Microsoft has agreed to stop bundling its Teams remote collaboration software with its Office productivity suite, according to financial times. The company’s move is trying to avoid an official EU antitrust investigation while dealing with its biggest regulatory concerns in more than a decade.
FOOTSources say that companies will eventually be able to buy Office with or without Teams installed, “but the mechanism on how to do this is still unclear.” Talks with EU regulators are reportedly ongoing and “it is not certain to reach an agreement.” Microsoft told him FOOT, “We are aware of our responsibilities in the EU as a major technology company. We continue to collaborate with the commission in its investigation and are open to pragmatic solutions that address their concerns and serve clients well.”
Competing remote work platform Slack, now owned by Salesforce, complained to EU regulators in 2020, calling on officials to make Microsoft sell Teams separately from its ubiquitous Office suite. Slack’s general counsel said at the time: “We ask the EU to be a neutral arbiter, look at the facts and enforce the law.”

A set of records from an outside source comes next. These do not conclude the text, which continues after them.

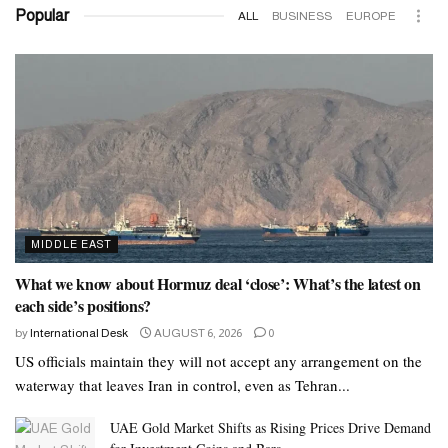
Popular
ALL
BUSINESS
EUROPE
MIDDLE EAST
What we know about Hormuz deal ‘close’: What’s the latest on
each side’s positions?
by
International Desk
AUGUST 6, 2026
0
US officials maintain they will not accept any arrangement on the
waterway that leaves Iran in control, even as Tehran...
UAE Gold Market Shifts as Rising Prices Drive Demand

Microsoft is facing its first regulatory problems in a decade. The company reached a settlement with the European Commission in 2009, agreeing to offer European customers a choice of web browsers; it was then fined €561 million in 2013 for failing to consistently deliver on that. Of course, its most famous antitrust shakeup came around the turn of the millennium when it was initially forced to split into two companies, a ruling later overturned by an appeals court. Microsoft and the DOJ reached an agreement in 2001, agreeing to restrictions such as sharing APIs with outside developers and allowing PC makers to install non-Microsoft software on their products.
In recent months, the company has been fighting to receive regulatory approval for its planned $69 billion purchase of game publisher Activision Blizzard. The company is reportedly expected to get a green light from the EU and the UK, and has until July to appease the US Federal Trade Commission. Microsoft offered 10-year legal agreements to provide Call of Duty in Nintendo consoles and the Boosteroid cloud streaming platform to help alleviate those concerns. Sony reportedly turned down a similar offer.